··· Information given

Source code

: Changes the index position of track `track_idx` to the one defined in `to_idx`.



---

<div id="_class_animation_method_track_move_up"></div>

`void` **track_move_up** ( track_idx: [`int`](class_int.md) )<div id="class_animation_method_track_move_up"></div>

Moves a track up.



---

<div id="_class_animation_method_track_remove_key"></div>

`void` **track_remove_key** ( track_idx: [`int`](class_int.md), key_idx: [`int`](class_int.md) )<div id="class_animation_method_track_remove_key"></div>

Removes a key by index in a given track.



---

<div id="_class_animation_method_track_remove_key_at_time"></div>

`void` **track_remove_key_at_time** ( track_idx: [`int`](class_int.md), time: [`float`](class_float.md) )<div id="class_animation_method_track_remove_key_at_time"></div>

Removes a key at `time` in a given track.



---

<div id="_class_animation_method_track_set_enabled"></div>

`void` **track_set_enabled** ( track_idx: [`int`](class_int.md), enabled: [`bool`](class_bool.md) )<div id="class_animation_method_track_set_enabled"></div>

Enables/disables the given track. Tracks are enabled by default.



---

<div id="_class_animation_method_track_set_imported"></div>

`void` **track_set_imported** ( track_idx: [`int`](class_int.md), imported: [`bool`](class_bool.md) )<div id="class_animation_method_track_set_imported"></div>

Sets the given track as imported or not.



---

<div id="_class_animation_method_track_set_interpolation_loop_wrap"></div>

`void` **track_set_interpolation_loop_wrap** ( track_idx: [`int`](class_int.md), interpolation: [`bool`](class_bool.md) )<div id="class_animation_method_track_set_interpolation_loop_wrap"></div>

······

# Required action
Transcribe the records in full, so that each line reads exactly as before.

# Task answer
Source code

: Changes the index position of track `track_idx` to the one defined in `to_idx`.



---

<div id="_class_animation_method_track_move_up"></div>

`void` **track_move_up** ( track_idx: [`int`](class_int.md) )<div id="class_animation_method_track_move_up"></div>

Moves a track up.



---

<div id="_class_animation_method_track_remove_key"></div>

`void` **track_remove_key** ( track_idx: [`int`](class_int.md), key_idx: [`int`](class_int.md) )<div id="class_animation_method_track_remove_key"></div>

Removes a key by index in a given track.



---

<div id="_class_animation_method_track_remove_key_at_time"></div>

`void` **track_remove_key_at_time** ( track_idx: [`int`](class_int.md), time: [`float`](class_float.md) )<div id="class_animation_method_track_remove_key_at_time"></div>

Removes a key at `time` in a given track.



---

<div id="_class_animation_method_track_set_enabled"></div>

`void` **track_set_enabled** ( track_idx: [`int`](class_int.md), enabled: [`bool`](class_bool.md) )<div id="class_animation_method_track_set_enabled"></div>

Enables/disables the given track. Tracks are enabled by default.



---

<div id="_class_animation_method_track_set_imported"></div>

`void` **track_set_imported** ( track_idx: [`int`](class_int.md), imported: [`bool`](class_bool.md) )<div id="class_animation_method_track_set_imported"></div>

Sets the given track as imported or not.



---

<div id="_class_animation_method_track_set_interpolation_loop_wrap"></div>

`void` **track_set_interpolation_loop_wrap** ( track_idx: [`int`](class_int.md), interpolation: [`bool`](class_bool.md) )<div id="class_animation_method_track_set_interpolation_loop_wrap"></div>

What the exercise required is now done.